**Условие задачи:**
Определите все строки ниже, в которых встречается слово «holds», и перепишите каждую из них полностью.

:: Исходный материал

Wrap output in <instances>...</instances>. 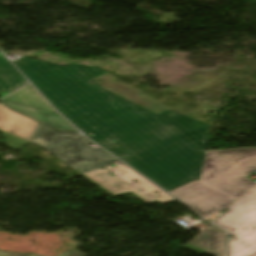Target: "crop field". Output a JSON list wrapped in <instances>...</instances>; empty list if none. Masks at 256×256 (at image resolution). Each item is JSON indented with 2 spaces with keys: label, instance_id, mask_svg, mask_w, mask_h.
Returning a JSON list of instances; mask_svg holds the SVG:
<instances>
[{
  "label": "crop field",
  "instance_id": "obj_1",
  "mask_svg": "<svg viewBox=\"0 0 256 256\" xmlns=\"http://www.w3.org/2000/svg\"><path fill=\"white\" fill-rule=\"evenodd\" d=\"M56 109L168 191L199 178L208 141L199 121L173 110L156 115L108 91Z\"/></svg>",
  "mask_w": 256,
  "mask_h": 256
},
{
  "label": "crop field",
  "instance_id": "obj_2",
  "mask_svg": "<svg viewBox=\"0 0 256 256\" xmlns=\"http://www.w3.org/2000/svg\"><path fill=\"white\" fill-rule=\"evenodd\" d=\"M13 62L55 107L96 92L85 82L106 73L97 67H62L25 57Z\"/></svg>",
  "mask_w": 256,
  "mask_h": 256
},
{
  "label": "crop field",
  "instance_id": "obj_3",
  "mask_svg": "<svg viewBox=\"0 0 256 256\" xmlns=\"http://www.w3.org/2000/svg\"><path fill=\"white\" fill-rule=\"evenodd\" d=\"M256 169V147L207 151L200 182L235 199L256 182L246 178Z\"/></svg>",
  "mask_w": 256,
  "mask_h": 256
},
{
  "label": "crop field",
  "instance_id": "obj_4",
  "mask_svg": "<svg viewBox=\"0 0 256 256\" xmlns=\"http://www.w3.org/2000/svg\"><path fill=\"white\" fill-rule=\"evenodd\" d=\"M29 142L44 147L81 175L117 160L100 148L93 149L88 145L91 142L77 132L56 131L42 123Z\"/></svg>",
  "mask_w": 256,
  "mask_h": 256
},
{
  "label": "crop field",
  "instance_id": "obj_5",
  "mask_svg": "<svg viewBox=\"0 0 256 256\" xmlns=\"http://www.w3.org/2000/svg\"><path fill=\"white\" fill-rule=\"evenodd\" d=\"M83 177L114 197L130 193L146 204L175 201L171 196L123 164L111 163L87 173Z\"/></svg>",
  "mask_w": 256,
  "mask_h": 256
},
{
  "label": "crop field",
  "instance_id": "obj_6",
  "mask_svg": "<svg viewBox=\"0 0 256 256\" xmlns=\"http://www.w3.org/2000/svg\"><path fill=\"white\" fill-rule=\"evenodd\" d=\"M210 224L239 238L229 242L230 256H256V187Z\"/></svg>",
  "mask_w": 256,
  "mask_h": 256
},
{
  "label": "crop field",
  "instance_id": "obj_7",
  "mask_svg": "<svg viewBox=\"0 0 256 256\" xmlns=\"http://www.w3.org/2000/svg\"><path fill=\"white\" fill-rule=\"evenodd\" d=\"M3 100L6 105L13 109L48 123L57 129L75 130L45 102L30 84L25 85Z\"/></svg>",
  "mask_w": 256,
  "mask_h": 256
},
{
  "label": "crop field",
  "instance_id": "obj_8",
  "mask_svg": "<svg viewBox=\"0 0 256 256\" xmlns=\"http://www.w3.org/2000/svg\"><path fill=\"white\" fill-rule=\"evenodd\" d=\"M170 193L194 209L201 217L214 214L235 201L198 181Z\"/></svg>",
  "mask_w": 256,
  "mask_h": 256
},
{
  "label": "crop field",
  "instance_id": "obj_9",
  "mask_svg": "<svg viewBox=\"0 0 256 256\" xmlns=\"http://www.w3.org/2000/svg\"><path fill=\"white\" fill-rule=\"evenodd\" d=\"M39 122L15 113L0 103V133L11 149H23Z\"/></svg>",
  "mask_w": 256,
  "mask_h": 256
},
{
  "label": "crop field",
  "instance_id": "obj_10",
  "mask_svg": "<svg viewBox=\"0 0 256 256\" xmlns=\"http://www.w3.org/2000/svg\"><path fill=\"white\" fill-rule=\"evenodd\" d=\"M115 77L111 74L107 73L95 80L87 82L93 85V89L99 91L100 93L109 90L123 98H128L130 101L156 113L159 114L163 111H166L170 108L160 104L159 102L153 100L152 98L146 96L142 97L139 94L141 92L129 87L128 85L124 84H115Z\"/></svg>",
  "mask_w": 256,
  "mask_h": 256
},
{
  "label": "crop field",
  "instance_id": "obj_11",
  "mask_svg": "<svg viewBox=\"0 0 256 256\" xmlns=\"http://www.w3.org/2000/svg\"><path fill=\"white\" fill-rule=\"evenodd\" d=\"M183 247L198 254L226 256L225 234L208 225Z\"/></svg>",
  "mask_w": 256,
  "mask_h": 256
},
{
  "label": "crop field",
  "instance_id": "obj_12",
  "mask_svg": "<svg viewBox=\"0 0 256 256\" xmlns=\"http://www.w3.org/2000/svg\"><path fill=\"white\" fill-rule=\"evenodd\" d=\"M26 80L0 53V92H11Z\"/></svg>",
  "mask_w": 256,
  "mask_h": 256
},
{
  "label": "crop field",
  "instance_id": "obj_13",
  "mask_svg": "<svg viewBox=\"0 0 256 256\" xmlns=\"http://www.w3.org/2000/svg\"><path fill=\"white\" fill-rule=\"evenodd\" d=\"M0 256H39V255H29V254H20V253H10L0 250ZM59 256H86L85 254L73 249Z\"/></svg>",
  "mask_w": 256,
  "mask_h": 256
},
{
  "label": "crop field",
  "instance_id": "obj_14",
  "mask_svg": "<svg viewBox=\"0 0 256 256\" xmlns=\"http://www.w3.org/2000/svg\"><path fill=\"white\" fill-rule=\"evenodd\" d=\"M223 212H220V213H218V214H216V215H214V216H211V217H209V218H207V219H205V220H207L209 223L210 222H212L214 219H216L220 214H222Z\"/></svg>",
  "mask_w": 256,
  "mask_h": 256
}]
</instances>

::::
:: Исходный материал

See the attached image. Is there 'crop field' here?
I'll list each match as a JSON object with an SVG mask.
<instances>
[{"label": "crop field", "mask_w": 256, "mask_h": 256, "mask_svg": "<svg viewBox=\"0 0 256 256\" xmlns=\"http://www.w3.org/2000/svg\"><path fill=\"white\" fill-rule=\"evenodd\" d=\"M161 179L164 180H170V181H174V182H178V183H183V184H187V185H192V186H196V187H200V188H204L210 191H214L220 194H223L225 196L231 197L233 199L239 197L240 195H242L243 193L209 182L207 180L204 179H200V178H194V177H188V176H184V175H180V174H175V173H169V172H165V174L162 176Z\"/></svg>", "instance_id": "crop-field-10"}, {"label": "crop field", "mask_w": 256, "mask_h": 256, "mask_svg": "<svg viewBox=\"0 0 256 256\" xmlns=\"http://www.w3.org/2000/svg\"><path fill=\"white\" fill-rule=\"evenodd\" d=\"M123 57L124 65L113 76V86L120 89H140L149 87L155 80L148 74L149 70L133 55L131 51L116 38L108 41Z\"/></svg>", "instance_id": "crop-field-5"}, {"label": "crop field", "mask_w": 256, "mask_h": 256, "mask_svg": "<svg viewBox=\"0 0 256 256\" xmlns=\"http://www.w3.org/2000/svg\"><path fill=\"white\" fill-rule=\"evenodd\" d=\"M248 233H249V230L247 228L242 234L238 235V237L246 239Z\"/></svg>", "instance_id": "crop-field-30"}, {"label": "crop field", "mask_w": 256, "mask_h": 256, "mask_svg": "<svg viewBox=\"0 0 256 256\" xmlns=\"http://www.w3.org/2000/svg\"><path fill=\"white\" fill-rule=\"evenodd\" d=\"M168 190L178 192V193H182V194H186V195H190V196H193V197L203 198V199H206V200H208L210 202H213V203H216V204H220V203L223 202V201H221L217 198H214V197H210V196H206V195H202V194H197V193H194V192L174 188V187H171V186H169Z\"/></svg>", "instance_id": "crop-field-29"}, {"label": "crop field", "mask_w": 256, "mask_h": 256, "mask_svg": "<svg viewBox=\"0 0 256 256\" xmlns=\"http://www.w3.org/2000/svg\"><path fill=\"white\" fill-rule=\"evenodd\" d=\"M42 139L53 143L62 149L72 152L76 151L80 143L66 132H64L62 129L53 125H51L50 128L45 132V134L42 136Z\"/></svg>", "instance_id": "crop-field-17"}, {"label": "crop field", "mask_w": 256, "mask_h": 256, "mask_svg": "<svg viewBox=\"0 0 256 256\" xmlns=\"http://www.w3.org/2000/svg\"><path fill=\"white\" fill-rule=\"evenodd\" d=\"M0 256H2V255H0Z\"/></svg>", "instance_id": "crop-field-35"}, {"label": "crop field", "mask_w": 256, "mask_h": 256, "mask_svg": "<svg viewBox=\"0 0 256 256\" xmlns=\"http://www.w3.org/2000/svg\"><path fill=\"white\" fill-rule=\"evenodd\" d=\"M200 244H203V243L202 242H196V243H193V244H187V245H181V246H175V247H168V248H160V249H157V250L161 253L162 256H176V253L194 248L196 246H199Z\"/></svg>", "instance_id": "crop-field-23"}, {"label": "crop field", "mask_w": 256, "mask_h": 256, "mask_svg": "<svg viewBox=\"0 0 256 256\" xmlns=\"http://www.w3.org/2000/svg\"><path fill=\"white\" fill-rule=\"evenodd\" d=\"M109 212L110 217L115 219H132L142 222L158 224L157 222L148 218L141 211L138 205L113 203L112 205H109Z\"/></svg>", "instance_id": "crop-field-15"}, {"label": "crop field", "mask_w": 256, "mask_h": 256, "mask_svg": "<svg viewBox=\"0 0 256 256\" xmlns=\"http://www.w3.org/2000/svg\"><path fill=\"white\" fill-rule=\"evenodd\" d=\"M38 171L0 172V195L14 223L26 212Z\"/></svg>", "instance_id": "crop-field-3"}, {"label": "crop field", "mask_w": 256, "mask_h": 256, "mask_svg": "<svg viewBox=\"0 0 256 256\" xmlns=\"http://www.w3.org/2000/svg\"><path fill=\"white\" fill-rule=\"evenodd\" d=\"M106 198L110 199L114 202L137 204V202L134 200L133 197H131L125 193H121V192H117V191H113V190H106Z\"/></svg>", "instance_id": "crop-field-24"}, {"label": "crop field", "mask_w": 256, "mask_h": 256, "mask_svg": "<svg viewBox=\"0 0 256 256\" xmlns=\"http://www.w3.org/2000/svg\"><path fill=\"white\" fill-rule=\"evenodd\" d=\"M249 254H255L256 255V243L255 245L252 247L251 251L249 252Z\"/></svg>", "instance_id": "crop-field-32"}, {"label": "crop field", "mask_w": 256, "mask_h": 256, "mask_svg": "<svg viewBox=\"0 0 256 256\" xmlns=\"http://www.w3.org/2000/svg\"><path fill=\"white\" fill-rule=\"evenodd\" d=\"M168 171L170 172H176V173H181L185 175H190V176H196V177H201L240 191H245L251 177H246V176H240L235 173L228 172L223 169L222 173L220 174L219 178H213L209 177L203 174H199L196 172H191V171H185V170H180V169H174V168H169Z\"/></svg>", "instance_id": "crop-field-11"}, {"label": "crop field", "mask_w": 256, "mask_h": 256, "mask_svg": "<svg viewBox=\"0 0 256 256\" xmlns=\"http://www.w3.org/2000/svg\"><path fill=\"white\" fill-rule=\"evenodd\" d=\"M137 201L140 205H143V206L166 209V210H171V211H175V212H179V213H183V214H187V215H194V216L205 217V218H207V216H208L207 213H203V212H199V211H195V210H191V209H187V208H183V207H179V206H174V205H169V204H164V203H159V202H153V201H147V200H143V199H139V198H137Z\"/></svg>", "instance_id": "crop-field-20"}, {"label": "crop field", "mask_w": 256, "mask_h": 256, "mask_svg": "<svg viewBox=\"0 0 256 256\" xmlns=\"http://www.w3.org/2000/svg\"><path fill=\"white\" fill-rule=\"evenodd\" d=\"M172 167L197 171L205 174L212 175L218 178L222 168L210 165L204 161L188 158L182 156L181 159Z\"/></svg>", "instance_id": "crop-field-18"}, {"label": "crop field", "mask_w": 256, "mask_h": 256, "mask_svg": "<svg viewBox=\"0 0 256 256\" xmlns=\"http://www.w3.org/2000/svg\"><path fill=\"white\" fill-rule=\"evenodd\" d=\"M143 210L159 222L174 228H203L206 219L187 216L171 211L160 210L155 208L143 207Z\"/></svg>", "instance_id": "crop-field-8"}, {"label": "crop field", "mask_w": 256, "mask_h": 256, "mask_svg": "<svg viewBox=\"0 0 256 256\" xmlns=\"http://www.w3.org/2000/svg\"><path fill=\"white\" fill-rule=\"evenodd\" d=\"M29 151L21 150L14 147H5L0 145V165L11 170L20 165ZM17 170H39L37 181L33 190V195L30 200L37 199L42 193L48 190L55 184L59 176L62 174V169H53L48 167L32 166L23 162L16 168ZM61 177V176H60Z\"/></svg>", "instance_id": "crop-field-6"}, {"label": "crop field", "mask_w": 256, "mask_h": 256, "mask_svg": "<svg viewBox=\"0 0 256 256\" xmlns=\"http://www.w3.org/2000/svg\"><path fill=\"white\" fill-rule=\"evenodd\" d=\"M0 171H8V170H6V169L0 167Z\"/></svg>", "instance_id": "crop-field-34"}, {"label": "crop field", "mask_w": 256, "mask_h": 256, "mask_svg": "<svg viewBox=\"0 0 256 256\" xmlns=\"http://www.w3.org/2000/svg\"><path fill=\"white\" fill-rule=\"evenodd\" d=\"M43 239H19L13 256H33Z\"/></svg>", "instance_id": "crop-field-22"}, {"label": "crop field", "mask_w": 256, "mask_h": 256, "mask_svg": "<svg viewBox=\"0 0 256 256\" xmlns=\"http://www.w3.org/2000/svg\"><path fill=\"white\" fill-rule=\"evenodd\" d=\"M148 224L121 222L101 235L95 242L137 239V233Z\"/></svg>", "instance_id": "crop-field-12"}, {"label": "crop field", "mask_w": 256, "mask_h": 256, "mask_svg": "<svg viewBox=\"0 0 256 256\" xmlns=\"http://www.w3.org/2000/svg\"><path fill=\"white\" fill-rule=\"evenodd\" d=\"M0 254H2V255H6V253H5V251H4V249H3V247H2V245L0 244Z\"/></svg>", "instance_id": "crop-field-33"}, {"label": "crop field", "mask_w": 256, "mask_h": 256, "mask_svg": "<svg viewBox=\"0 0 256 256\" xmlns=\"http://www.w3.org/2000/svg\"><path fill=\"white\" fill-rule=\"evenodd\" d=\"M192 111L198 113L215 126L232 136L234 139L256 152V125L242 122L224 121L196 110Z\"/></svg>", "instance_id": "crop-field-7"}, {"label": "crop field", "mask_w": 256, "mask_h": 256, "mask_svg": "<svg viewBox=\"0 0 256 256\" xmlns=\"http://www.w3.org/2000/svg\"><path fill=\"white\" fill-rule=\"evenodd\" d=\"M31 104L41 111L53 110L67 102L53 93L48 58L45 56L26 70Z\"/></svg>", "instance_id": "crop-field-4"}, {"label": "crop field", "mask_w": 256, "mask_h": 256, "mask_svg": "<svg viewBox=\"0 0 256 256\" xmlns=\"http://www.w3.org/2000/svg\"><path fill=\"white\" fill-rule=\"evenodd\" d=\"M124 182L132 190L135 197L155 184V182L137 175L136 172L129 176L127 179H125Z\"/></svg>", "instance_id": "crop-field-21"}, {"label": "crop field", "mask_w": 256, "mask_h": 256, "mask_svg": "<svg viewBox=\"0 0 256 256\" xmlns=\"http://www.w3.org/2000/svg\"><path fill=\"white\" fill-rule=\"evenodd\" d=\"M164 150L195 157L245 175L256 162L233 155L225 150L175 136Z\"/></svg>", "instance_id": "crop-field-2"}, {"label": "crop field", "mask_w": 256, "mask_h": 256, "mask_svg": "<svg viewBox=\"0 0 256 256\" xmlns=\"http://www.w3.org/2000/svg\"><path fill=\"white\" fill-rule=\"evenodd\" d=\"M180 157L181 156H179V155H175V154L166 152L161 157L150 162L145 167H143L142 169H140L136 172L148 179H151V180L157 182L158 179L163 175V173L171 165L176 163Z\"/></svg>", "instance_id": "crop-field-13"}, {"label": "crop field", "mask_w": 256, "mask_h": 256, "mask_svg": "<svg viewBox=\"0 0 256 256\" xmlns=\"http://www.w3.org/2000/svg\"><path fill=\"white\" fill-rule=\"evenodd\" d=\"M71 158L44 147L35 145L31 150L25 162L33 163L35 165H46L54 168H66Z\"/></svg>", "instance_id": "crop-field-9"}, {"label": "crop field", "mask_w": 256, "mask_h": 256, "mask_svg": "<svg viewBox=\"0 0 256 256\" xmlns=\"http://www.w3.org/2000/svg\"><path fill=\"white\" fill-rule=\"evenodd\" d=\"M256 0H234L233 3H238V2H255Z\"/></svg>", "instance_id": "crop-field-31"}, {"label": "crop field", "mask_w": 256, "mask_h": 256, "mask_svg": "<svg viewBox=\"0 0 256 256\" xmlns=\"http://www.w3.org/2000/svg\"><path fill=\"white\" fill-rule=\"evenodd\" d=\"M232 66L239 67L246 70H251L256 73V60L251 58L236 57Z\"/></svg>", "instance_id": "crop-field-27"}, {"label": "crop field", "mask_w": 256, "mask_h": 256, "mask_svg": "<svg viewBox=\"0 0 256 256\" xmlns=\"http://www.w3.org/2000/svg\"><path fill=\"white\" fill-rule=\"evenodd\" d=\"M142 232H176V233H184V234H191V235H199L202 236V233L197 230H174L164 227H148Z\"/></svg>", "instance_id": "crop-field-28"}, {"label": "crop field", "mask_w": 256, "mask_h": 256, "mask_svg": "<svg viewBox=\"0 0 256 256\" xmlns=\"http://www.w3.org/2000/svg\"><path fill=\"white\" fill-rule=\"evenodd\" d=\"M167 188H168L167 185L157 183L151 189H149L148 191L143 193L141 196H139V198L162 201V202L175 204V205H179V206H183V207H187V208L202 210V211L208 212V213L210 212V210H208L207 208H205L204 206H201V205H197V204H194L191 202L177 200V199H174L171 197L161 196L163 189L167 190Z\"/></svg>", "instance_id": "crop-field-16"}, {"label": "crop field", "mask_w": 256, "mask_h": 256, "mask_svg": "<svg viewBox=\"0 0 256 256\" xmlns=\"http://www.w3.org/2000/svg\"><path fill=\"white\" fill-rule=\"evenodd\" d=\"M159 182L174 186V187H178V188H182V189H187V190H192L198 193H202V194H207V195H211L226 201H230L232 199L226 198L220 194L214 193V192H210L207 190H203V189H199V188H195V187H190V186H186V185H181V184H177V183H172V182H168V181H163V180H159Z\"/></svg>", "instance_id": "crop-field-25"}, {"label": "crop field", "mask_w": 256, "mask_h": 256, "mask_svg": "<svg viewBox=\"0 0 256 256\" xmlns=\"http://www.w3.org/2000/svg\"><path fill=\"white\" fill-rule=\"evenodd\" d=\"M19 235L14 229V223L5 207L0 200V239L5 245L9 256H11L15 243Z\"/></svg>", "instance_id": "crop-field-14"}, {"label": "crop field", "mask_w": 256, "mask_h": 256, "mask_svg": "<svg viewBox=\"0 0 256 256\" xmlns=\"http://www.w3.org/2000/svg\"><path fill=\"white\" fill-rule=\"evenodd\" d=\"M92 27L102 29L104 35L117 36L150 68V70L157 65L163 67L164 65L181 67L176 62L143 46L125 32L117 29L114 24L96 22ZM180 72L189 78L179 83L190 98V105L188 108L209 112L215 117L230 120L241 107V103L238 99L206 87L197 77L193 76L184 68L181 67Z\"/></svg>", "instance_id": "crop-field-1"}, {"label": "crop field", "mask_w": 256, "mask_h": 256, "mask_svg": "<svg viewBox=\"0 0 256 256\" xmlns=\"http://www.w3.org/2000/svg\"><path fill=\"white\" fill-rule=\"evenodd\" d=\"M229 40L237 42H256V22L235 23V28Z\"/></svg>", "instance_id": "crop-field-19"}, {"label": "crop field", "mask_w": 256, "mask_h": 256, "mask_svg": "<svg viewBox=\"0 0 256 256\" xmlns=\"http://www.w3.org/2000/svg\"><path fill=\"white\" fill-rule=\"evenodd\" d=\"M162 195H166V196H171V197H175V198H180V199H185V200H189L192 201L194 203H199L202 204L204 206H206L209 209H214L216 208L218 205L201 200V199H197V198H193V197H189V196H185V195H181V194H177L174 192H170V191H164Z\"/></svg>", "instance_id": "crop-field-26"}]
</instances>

::::

**Результат:**
Returning a JSON list of instances; mask_svg holds the SVG:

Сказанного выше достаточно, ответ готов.